[Extracted page text data]

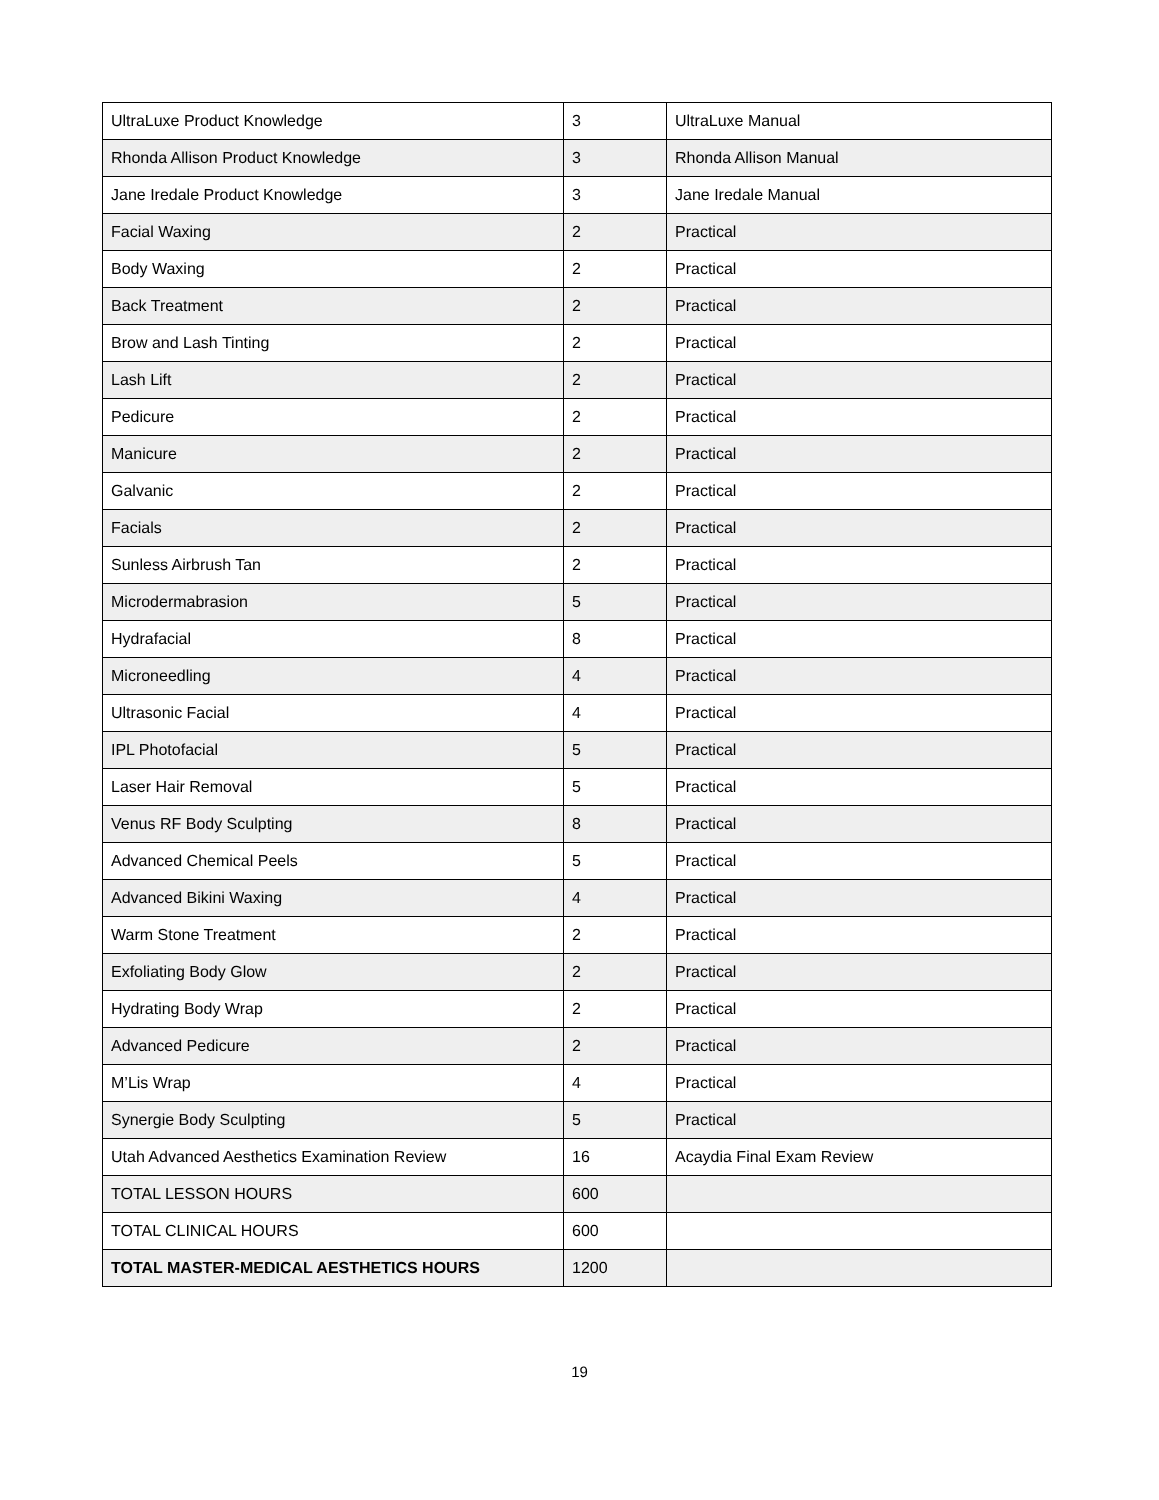| UltraLuxe Product Knowledge | 3 | UltraLuxe Manual |
| Rhonda Allison Product Knowledge | 3 | Rhonda Allison Manual |
| Jane Iredale Product Knowledge | 3 | Jane Iredale Manual |
| Facial Waxing | 2 | Practical |
| Body Waxing | 2 | Practical |
| Back Treatment | 2 | Practical |
| Brow and Lash Tinting | 2 | Practical |
| Lash Lift | 2 | Practical |
| Pedicure | 2 | Practical |
| Manicure | 2 | Practical |
| Galvanic | 2 | Practical |
| Facials | 2 | Practical |
| Sunless Airbrush Tan | 2 | Practical |
| Microdermabrasion | 5 | Practical |
| Hydrafacial | 8 | Practical |
| Microneedling | 4 | Practical |
| Ultrasonic Facial | 4 | Practical |
| IPL Photofacial | 5 | Practical |
| Laser Hair Removal | 5 | Practical |
| Venus RF Body Sculpting | 8 | Practical |
| Advanced Chemical Peels | 5 | Practical |
| Advanced Bikini Waxing | 4 | Practical |
| Warm Stone Treatment | 2 | Practical |
| Exfoliating Body Glow | 2 | Practical |
| Hydrating Body Wrap | 2 | Practical |
| Advanced Pedicure | 2 | Practical |
| M’Lis Wrap | 4 | Practical |
| Synergie Body Sculpting | 5 | Practical |
| Utah Advanced Aesthetics Examination Review | 16 | Acaydia Final Exam Review |
| TOTAL LESSON HOURS | 600 | |
| TOTAL CLINICAL HOURS | 600 | |
| TOTAL MASTER-MEDICAL AESTHETICS HOURS | 1200 | |
19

Instructions to follow: Set down again, word for word, the stretch of records from the line with "Back Treatment | 2 | Practical |" to the line with "Waxing | 4 | Practical |", both of those lines included.

Solution to this exercise:
| Back Treatment | 2 | Practical |
| Brow and Lash Tinting | 2 | Practical |
| Lash Lift | 2 | Practical |
| Pedicure | 2 | Practical |
| Manicure | 2 | Practical |
| Galvanic | 2 | Practical |
| Facials | 2 | Practical |
| Sunless Airbrush Tan | 2 | Practical |
| Microdermabrasion | 5 | Practical |
| Hydrafacial | 8 | Practical |
| Microneedling | 4 | Practical |
| Ultrasonic Facial | 4 | Practical |
| IPL Photofacial | 5 | Practical |
| Laser Hair Removal | 5 | Practical |
| Venus RF Body Sculpting | 8 | Practical |
| Advanced Chemical Peels | 5 | Practical |
| Advanced Bikini Waxing | 4 | Practical |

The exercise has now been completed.